Speaker: Professor Yu-Jung Lu
Topic: Controlling Light-matter Interactions at Nanoscale with Plasmonics: From Spontaneous Emission to Lasing
Speaker:Professor Yu-Jung Lu
Organization:Research Center for Applied Sciences (RCAS), Academia Sinica & Department of Physics, National Taiwan University
Topic:Controlling Light-matter Interactions at Nanoscale with Plasmonics: From Spontaneous Emission to Lasing
Date:10:20 , 2019.12.16
Location:Room 203, College of Engineering
Work Experience:
Academia Sinica / Research Center for Applied Sciences (RCAS) / Assistant Research Fellow
National Taiwan University / Department of Physics / Assistant Professor
Abstract:
In this talk, I will present an overview of my research works in recent five years. My previous works mainly focus on wavelength-tunable on-chip nanoemitters, such as InGaN nano-LEDs and InGaN plasmonic nanolasers. Here, I will specifically present my recent work during my 2-years Postdoc research in Caltech. I have developed a research project focusing on “Gate Tunable Spontaneous Emission Decay Rate of InP Quantum Dots” and “Organo-lead Halide Perovskite Nanolasers”. I have performed electromagnetic simulations to design gate tunable heterostructures for tuning spontaneous emission from quantum dots, which have been also fabricated and experimentally characterized. The idea is by electrically modulating the titanium nitride (TiN) in the designed plasmonic heterostructure, we demonstrated the field-effect modulated spontaneous emission rate of semiconductor quantum dots due to novel electric-field induced refractive index change mechanism.
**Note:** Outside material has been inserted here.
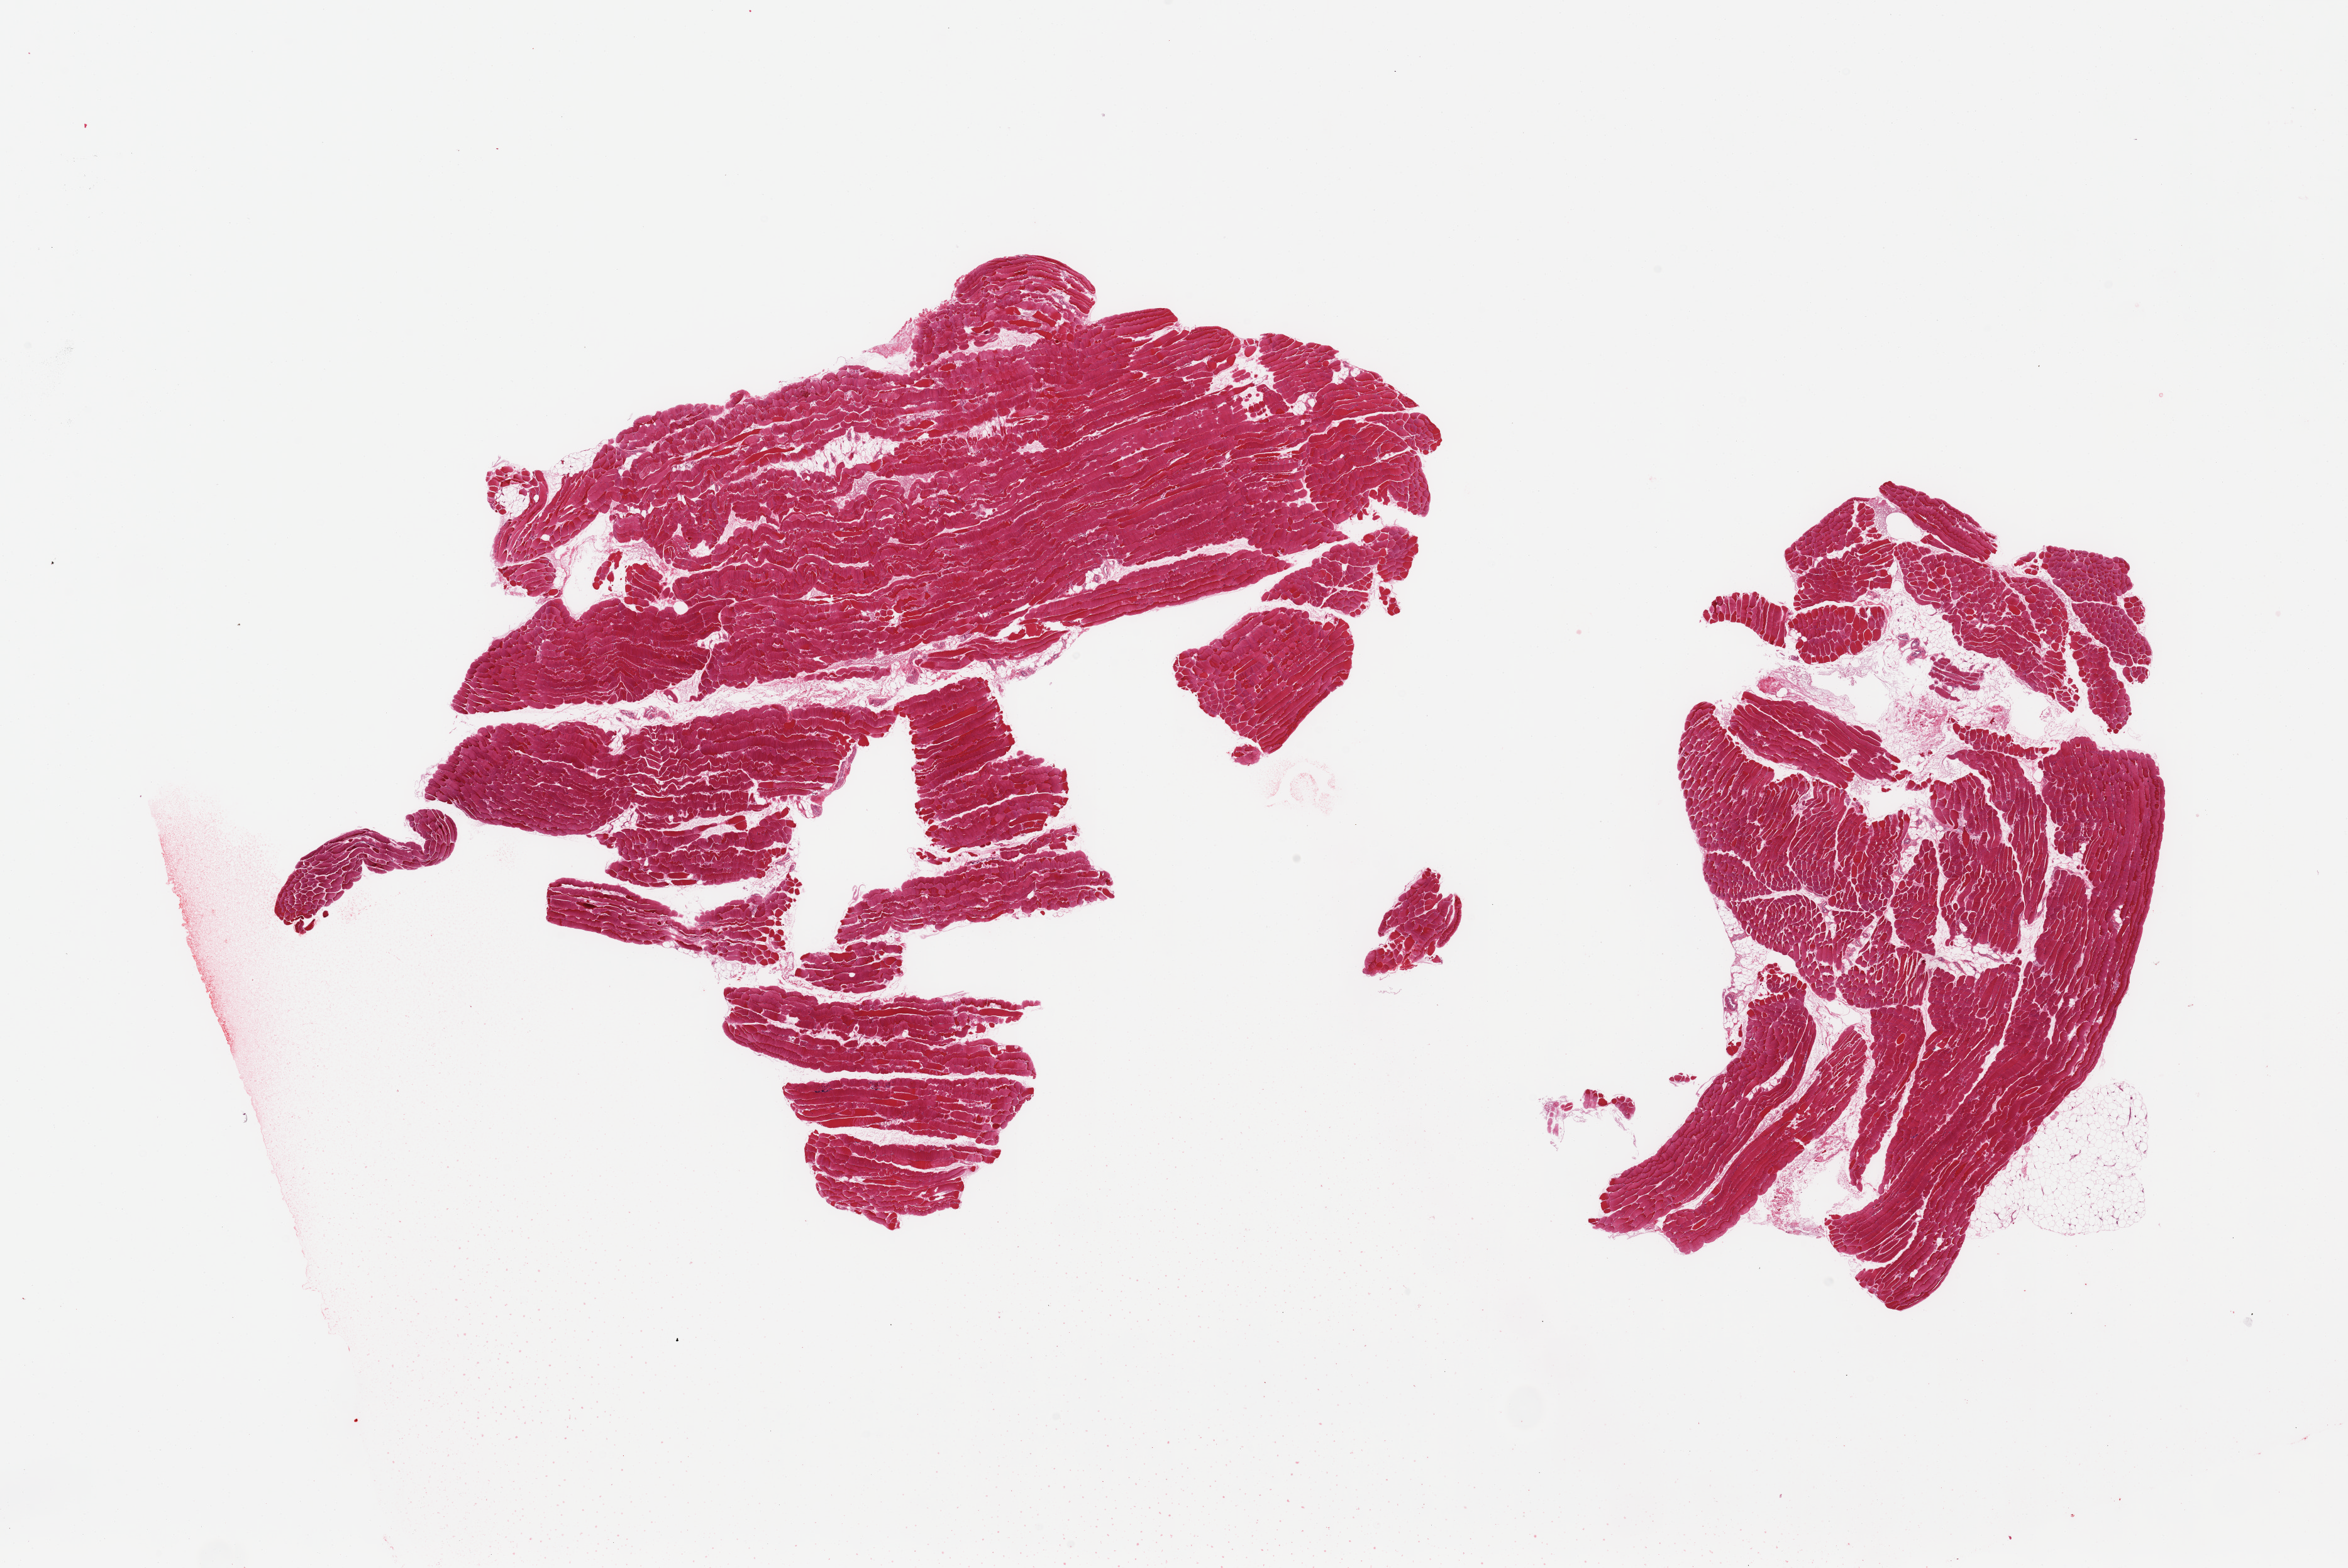
Digitized hematoxylin and eosin (H&E)-stained section — low-resolution overview of the scanned area, about 29.5 x 19.7 mm; PAXgene-fixed paraffin-embedded (PFPE) section; section of skeletal muscle (target tissue); donor tissue sample. Donor sex: female.
* review note (as recorded): 2 pieces, ~10% interstital fat/vascular elements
We demonstrate gate tunable spontaneous emission rate of InP quantum dots (QDs) due to bias induced modification of the local density of optical states (LDOS). The modulation is due to the large change in complex dielectric function at TiN/gate dielectric interface in the bias-induced accumulation/depletion layer. The underlying physics is very promising since by using electric-field induced LDOS modulation, not only bias-induced PL quenching but also bias-induced PL enhancing of semiconductor QDs can be observed. Unlike conventional LED structure which require special doping to make p-n junction or complex growth, this work opens the door towards optoelectronic applications that are simple to implement. This LDOS modulation effect provides an insight in development of tunable on-chip optical light sources for potential future application on electrically driven plasmonic nanolasers, ultracompact on-chip optical information processing, electrical controlled single photon emission, and thin film display.